El presidente de la Asociación de Vaca Serrana Negra, José María Manchado, detalla que el colectivo está conformado por 27 socios de los cuales 20 tienen sus explotaciones en Soria, cinco en Burgos, cuatro en Segovia y una en La Rioja, y alude a que tan solo dos ganaderos poseen censos superiores a 100 ejemplares, es decir, que muchos tienen vacas de forma “testimonial” para mantener la raza.

En cuanto al número de ejemplares inscritos en el libro genealógico de Raza Serrana, en la actualidad hay 627 (dos más que el pasado año), frente a los 357 de 2017, cuando arrancaron las jornadas en el Hotel La Barrosa. Los ejemplares de 2018 fueron 361, en 2019 se pasó a 510 y ya en 2021 la cifra era de 600. “Hace 70 años en Soria se contabilizaban 23.000 cabezas y el 68 por ciento eran serranas. A día de hoy si hay 13.000 cabezas en la provincia solo el cuatro por ciento son serranas”, alude.

Históricamente esta raza bovina se demandaba para trabajo, es decir, para arrastre, carga y transporte de pinos desde el monte hasta los aserraderos.Actualmente la principal salida comercial de las ganaderías que mantienen la raza en pureza es la venta de hembras y machos para reposición en otras explotaciones, siempre y cuando no existan restricciones sanitarias al movimiento de animales. Una vez que están satisfechas estas necesidades, el destino de los machos es el cebo en cebaderos industriales, con la consiguiente depreciación por cuanto no se trata de una raza de aptitud cárnica.

Al respecto de las restricciones sanitarias, Manchado alude al problema que ha sufrido una de las explotaciones de la provincia de Soria ubicada en las Tierras Altas, que ha tenido cinco años inmovilizada la explotación a consecuencia de un brote de tuberculina. “Finalmente parece que el problema se está atajando, no obstante, se llegó a pensar, incluso, en realizar un vacío sanitario. Las últimas pruebas han arrojado que está limpia, pero los Servicios Sanitarios realizarán durante un año un seguimiento de la explotación”, resalta.

La Serrana Negra es una de las razas autóctonas españolas admitidas para el empleo del logotipo 100 por cien Raza Autóctona, que funciona como un marca de calidad para sus productores.

Sistemas de producción

Las explotaciones de Serrana Negra se ubican en áreas de orografía complicada y clima duro (inviernos rigurosos y veranos secos), a las que la raza está perfectamente adaptada. “Son vacas autóctonas más duras adaptadas al clima mejor que una charolesa, blonda. Son más longevas con más facilidad de pastos y se adaptan mejor que otras razas a montes de más difícil acceso, pero la cantidad de carne es inferior a otras razas, debido a que son vacas de trabajo”, explica.
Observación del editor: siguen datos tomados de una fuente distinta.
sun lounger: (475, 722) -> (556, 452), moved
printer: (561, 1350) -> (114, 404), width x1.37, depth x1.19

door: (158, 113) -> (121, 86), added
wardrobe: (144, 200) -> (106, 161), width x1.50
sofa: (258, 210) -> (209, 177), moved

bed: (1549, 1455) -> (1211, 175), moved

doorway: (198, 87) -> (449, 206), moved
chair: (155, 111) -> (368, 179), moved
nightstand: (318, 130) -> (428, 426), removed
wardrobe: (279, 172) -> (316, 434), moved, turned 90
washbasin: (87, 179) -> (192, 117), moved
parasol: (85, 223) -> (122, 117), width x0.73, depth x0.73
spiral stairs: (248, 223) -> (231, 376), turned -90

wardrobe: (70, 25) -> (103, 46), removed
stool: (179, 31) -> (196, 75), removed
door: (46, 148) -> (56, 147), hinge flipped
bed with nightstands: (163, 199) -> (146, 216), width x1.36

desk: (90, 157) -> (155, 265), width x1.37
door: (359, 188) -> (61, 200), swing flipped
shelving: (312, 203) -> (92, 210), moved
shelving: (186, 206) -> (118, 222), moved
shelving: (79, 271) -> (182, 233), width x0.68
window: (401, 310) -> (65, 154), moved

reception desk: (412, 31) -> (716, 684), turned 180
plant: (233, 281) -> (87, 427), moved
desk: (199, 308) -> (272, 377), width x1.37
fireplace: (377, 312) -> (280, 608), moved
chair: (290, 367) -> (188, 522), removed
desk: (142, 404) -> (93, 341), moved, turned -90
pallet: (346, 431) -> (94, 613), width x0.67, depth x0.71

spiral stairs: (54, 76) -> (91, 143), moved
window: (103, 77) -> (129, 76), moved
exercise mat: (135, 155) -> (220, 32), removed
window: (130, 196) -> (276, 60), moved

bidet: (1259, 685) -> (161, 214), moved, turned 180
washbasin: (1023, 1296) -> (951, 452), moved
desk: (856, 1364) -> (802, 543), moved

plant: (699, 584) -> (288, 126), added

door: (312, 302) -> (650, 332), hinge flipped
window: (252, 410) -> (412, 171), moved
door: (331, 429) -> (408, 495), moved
Las hembras, de temperamento dócil y tranquilo, buena fecundidad, facilidad para el parto y buenas aptitudes maternales, tienen interés para cruce industrial con razas e aptitud cárnica. Manchado precisa, además, que sin las ayudas directas de la Diputación para el mantenimiento de la especie y las de la Junta, en menor medida, para la supervivencia de la misma no sería posible criar este bóvido.“La ganadería, en general, atraviesa dificultades y estas vacas eran para trabajo no para rendimiento de carne por lo que no pueden competir en el mercado en cuanto a cantidad, pero sí en calidad”, indica para concluir que se precisa que se demande y se consuma.

Como ventajas la Serrana Negra Soriana es robusta y precisa de pocos productos sanitarios, de crecimiento lento y de gran longevidad, pues puede lograr vivir dos décadas.